• Source excerpt
※

Regarding claim 7, Wang in view of Bouguerra teaches the method according to claim 1, wherein the images comprises faces of more than one person (Since Wang as modified by Bouguerra is directed to a talking head technique used in a video chat environment, a person skilled in the art would infer that a first video comprises the face of a first user, and a second video comprises the face of a second user. This could be interpreted as “the images (the video frames of the first and second videos) comprise faces of more than one person”), the method comprising:
receiving a selection input to select one or more person with one or more faces from the one or more images received, 
generating a scene image showing the one or more persons with one or more faces based on the selection input, 
processing the scene image, the audio data, and the facial movement data, and generating an animation of more than one person enacting the message (Bouguerra, par. 64: “In one embodiment, when a user of a client device selects an animated video emoticon, the animated video emoticon is applied to the video captured by the first client device before it is transmitted to another client device. However, the user of the client device may additionally or alternatively select to apply an animated video emoticon to a video stream received from the other client device. For example, a first friend may want to see what his video-chat buddy would look like `surprised`, and so the first friend may invoke the `surprised` video emoticon on the video stream depicting his buddy”. In particular, instead of applying the animation to the user’s own images, the user can select a friend that he or she is chatting with, and apply the animation the friend’s images).

Regarding claim 8, Wang in view of Bouguerra teaches the method according to claim 1, comprising:
receiving a chat request made by a user with at least another user,
establishing a chat environment between the users based on the chat request,
receiving at least one image representative of at least one of the users, wherein the image comprising at least one face,
receiving a message from at least one of the users in the chat environment, wherein the message comprises at least a text or an emotional and movement command (Since Bouguerra teaches animating facial images in a video chat environment, a person skilled in the art would infer that the above steps (i.e. receiving a chat request, establishing a chat environment, receiving images of users, and receiving messages exchanged between the users) are inherent in any video chat application).

※

• Dataset section
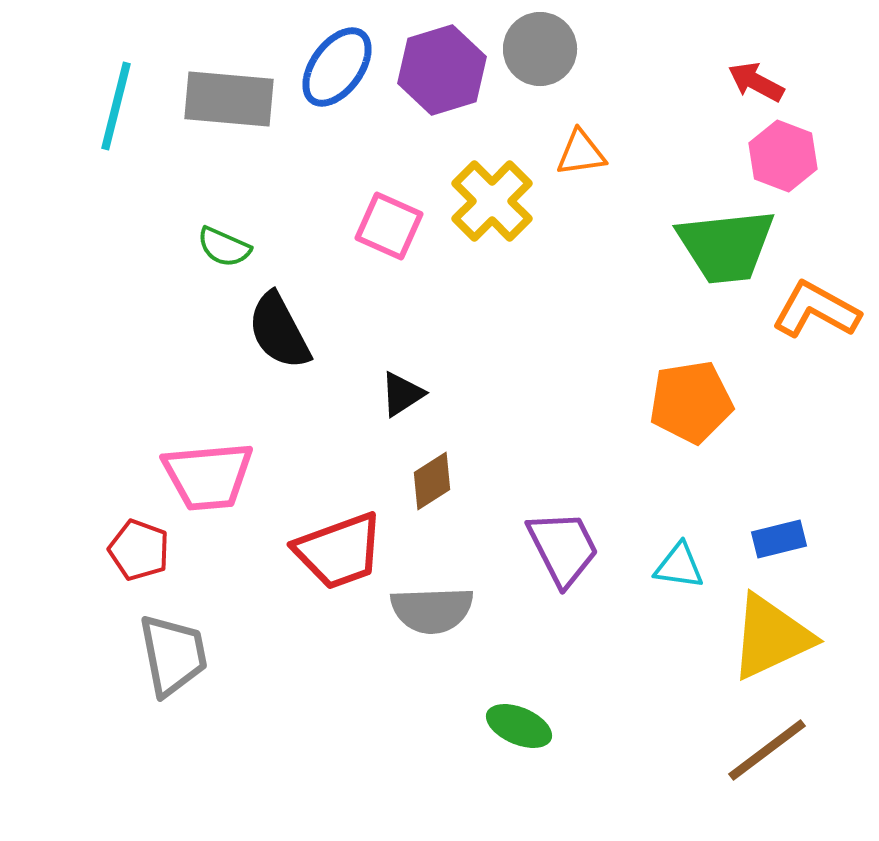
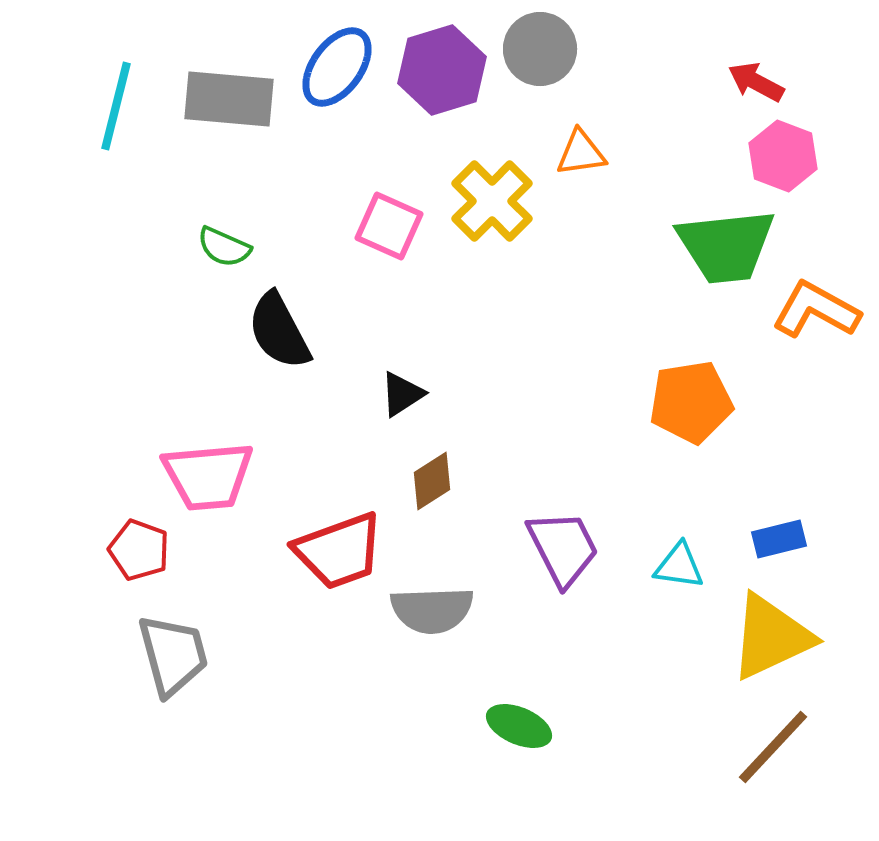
gray trapezoid: rotated 4 degrees counterclockwise
brown line: moved 6 px right, 3 px up; rotated 10 degrees counterclockwise
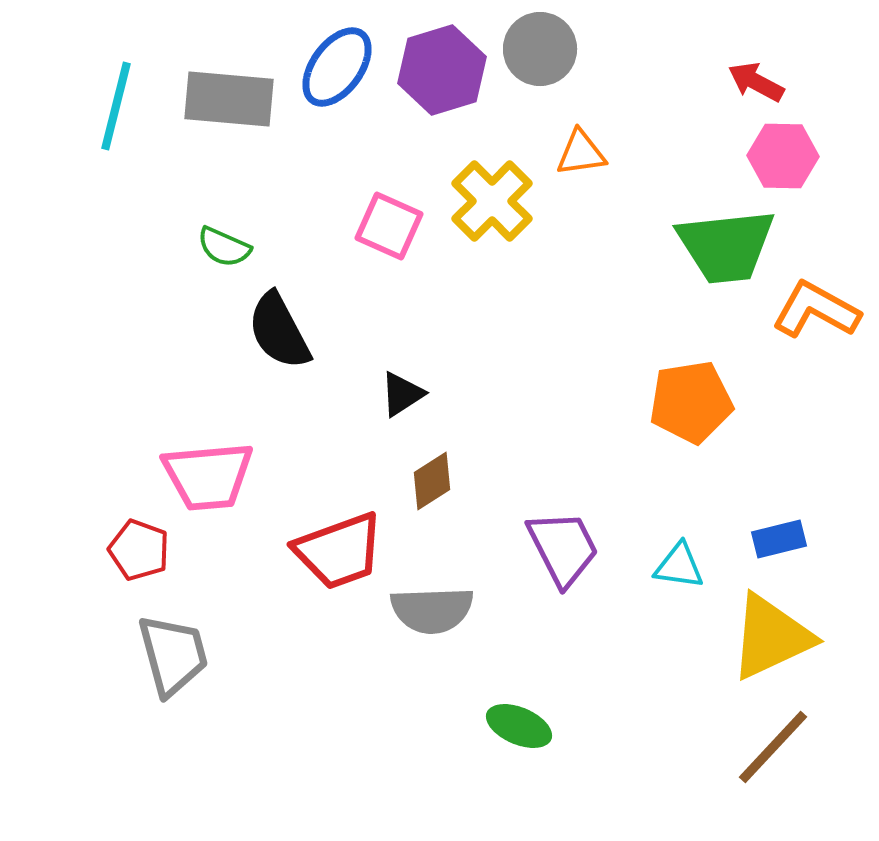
pink hexagon: rotated 20 degrees counterclockwise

※

• Task description
Proceed with the claim analysis of Wang and Bouguerra, starting right after its last sentence. The listing is separate from the claim analysis.

• Task response
Regarding claim 9, Wang in view of Bouguerra teaches the method according to claim 8, wherein the message from a first computing device is received at a second computing device (Fig. 1 of Bouguerra suggests this limitation because Bouguerra teaches a video chat environment. For example, a user of video chat client device 101 can send a message with emoticons to video chat client device 102), and processing the one or more images, the audio data, and the facial movement data, and generating an animation of the person enacting the message in the chat environment (Bouguerra, pars. 64, 69 and 75 and Wang, Abstract).

Claim(s) 10 and 11 is/are rejected under 35 U.S.C. 103 as being unpatentable over Wang in view of Bouguerra as applied to respective claims 9 and 1 above, and further in view of Sun et al. (Pub. No. US 2007/0216675).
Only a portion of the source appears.